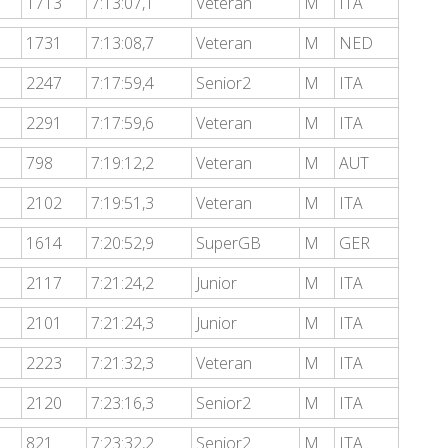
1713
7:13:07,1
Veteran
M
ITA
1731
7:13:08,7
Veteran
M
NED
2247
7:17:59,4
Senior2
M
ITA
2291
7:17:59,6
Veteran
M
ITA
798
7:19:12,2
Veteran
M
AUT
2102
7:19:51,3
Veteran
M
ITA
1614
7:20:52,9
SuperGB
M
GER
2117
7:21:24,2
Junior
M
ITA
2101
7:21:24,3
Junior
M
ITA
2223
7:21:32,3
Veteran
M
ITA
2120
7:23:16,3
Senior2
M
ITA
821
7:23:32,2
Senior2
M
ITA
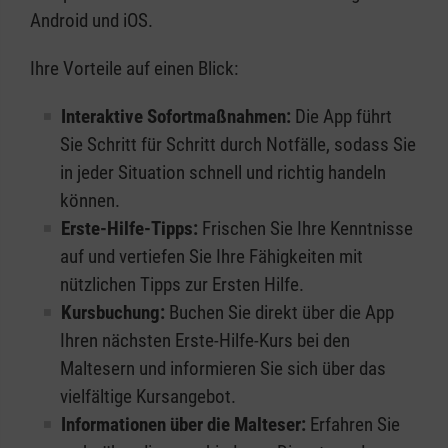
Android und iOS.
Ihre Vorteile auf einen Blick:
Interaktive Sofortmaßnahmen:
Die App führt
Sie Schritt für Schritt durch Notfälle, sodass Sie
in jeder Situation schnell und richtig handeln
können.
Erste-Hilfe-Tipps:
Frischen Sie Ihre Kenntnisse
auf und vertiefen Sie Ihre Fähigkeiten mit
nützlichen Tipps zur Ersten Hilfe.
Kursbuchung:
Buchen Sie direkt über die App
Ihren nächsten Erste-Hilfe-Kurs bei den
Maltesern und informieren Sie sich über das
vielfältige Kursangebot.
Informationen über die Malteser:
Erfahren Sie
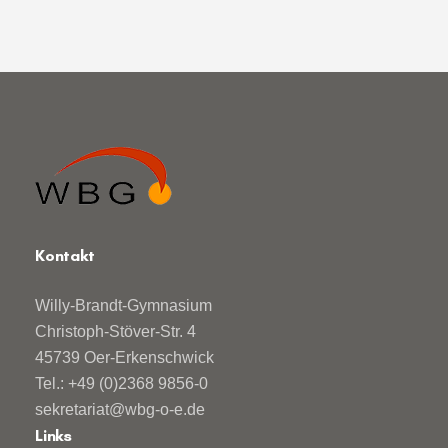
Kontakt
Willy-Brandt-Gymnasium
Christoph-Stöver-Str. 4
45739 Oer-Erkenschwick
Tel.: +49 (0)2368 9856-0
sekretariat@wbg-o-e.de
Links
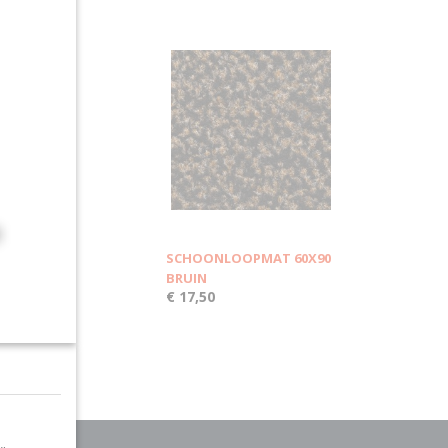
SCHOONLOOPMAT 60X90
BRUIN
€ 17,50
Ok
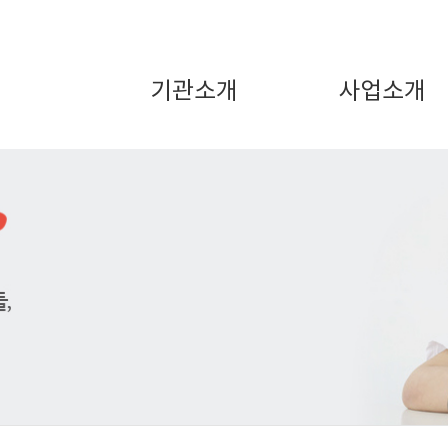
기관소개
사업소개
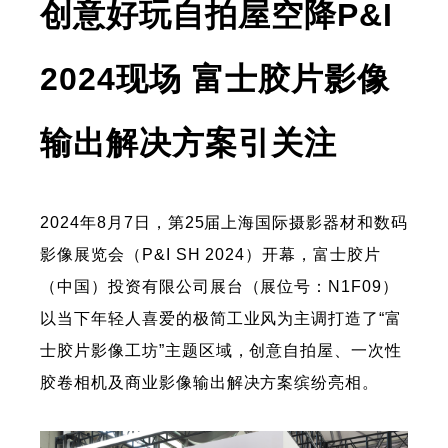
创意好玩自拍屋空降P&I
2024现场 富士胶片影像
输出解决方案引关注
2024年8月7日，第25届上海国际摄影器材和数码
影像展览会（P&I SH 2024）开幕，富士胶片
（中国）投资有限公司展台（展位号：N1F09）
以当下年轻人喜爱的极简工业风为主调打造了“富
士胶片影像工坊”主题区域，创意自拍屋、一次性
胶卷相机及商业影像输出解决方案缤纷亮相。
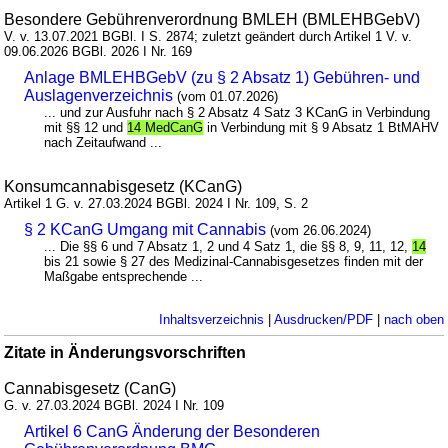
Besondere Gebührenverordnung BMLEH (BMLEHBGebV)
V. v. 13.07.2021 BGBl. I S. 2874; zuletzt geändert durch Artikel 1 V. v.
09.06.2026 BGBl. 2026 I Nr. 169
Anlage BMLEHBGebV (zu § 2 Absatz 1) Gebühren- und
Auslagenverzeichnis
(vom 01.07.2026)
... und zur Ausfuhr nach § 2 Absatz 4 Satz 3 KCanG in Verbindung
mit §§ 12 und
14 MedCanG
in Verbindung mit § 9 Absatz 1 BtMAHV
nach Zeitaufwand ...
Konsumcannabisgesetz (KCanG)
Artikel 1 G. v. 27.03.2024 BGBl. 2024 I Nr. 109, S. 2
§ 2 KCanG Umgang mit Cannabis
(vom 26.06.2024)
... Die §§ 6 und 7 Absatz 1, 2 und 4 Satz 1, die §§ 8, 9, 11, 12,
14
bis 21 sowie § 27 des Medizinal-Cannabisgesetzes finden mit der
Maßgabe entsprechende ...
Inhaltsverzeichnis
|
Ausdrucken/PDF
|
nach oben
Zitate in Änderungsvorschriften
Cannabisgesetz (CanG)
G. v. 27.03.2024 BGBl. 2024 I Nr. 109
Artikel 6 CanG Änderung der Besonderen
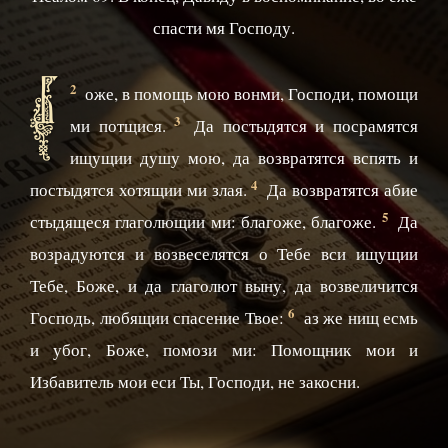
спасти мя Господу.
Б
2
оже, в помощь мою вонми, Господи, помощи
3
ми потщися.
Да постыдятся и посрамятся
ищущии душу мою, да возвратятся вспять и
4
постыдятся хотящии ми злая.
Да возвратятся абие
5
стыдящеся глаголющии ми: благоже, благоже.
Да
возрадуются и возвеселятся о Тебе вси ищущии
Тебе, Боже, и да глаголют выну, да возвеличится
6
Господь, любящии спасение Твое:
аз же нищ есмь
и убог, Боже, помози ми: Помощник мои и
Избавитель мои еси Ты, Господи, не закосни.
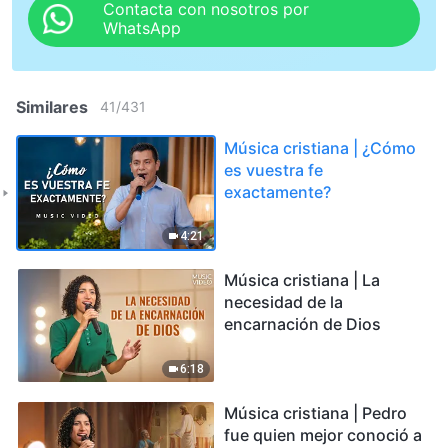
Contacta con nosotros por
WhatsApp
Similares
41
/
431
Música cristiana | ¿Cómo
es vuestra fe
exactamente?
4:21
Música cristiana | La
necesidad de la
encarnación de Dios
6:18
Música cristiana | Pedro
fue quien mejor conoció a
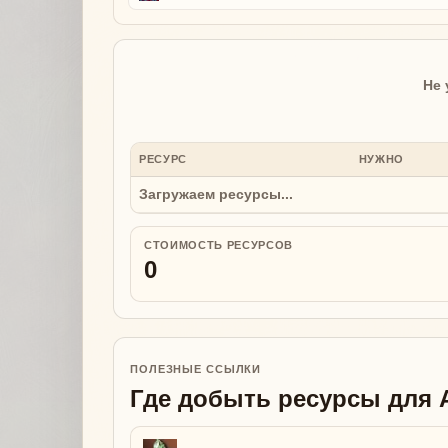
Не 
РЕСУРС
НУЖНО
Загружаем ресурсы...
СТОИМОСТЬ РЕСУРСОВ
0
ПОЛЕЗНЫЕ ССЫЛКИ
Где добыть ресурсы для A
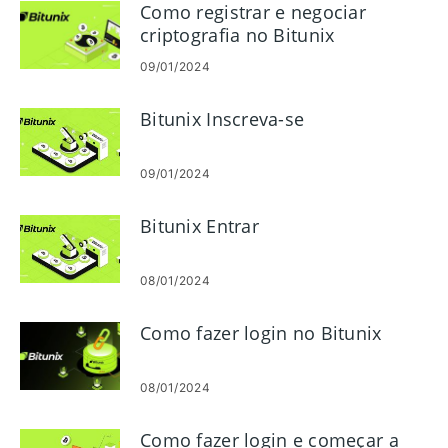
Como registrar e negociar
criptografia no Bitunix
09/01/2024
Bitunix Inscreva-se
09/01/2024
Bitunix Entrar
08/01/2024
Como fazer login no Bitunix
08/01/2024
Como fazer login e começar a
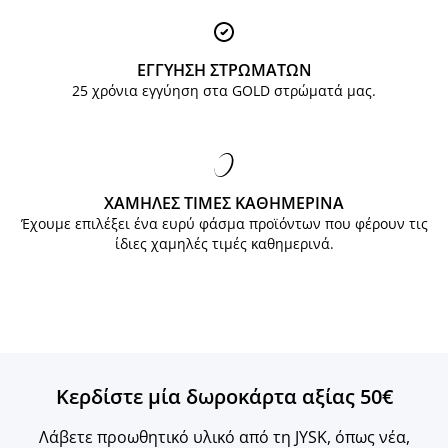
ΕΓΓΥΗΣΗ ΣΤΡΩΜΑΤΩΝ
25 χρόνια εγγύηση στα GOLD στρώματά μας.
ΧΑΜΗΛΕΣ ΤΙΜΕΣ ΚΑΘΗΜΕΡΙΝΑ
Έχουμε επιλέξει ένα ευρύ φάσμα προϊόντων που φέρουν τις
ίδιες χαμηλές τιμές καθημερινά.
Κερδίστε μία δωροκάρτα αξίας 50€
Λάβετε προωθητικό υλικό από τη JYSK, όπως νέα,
+ + + + +
→ **What this task involves**: Update the lines in the records starting with the line containing "创意好玩自拍屋空降P&I" and continuing through the line containing "胶卷相机及商业影像输出解决方案缤纷亮相。", replacing every occurrence of "自拍屋" with "拍照亭" and leaving all other text unchanged. Return only those lines.

→ **Answer section**:
创意好玩拍照亭空降P&I
2024现场 富士胶片影像
输出解决方案引关注
2024年8月7日，第25届上海国际摄影器材和数码
影像展览会（P&I SH 2024）开幕，富士胶片
（中国）投资有限公司展台（展位号：N1F09）
以当下年轻人喜爱的极简工业风为主调打造了“富
士胶片影像工坊”主题区域，创意拍照亭、一次性
胶卷相机及商业影像输出解决方案缤纷亮相。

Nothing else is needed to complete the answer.